● **Tasks to complete**:
1. Reproduce the portion of the excerpt on out-of-network billing laws between "Researchers say the" and "surprise medical billing.", inclusive.
2. In the excerpt on out-of-network billing laws, what benchmark does New Mexico use to set the payment rate?
3. Carry on the excerpt on out-of-network billing laws from the point where it stops.

The laws in New Jersey, New York and Texas all direct arbitrators to consider choosing the side that comes closest to the 80th percentile of the charges billed for a service in a geographic area. New Mexico, which doesn’t use arbitration, sets the rate at the 60th percentile of the amount commercial insurers pay.
California, also a non-arbitration state, sets payment for nonemergency, out-of-network services at 125% of the Medicare rate or the health plan’s average in-network rate, whichever is greater.
Researchers say the danger of inflation occurs mainly in the states that use arbitration and any payment standard that is higher than the in-network rate.
“If you create a system where the standard is greater than the in-network rate, then that becomes the benchmark,” said Loren Adler, associate director of the University of Southern California-Brookings Schaeffer Initiative for Health Policy, who studies surprise medical billing.
If out-of-network doctors consistently receive higher payments than in-network doctors, Adler said, in-network doctors will use those results as leverage to try to get higher rates in their negotiations with insurers—or they will refuse to be in networks altogether. That results in higher premiums or costs for patients.

● **Data provided**:
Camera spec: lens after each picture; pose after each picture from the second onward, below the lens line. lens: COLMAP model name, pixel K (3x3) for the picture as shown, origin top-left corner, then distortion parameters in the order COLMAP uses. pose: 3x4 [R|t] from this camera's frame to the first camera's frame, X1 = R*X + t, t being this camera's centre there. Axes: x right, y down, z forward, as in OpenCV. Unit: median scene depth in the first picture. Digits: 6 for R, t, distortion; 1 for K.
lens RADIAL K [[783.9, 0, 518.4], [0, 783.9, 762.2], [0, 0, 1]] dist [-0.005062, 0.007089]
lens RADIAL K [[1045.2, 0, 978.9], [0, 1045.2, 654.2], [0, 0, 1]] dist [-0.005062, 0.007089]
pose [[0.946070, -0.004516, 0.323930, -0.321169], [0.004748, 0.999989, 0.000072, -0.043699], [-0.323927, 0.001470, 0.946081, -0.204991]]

● **Answers for each item**:
1.
Researchers say the danger of inflation occurs mainly in the states that use arbitration and any payment standard that is higher than the in-network rate.
“If you create a system where the standard is greater than the in-network rate, then that becomes the benchmark,” said Loren Adler, associate director of the University of Southern California-Brookings Schaeffer Initiative for Health Policy, who studies surprise medical billing.

2. The 60th percentile of the amount commercial insurers pay.

3.
Georgetown’s Jack Hoadley, who studies health insurance and co-wrote the blog on surprise billing, agreed that payment guidelines above network rates will have the effect of driving up healthcare costs. “If I’m confident I can get 80% of billed charges going through arbitration, I’m not going to settle for 50% in-network negotiations,” he said.
In his research, Adler has found that arbitration decisions are coming in above in-network rates.
Analyzing New York’s data from 2016 to 2018 after it enacted its surprise billing law, Adler and his fellow researchers found that arbitration decisions have averaged 8% higher than the 80th percentile of charges.
In another paper about New Jersey, which implemented its surprise billing law in 2018, Adler and his co-authors found that the median arbitration decisions were 5.7 times the prevailing in-network rates for the same services.
The federal surprise billing law does not include the payment guidelines that researchers, including those at Georgetown, caution could lead to inflation.
Under the federal law, arbitrators can use the health plan’s in-network rate as a guide and use it to consider the provider’s experience and the complexity of the case. However, the federal law does not permit arbitrators to consider billed charges or Medicare and Medicaid rates.
Both Hoadley and Adler think the federal law is crafted in a way that will relieve inflationary pressure. “I’m hopeful the federal law works out better for patients than either New York or New Jersey,” Adler said.
Some state lawmakers, regulators and consumer advocates say the inflationary fears over the state surprise billing laws are unfairly overshadowing a big win for consumers.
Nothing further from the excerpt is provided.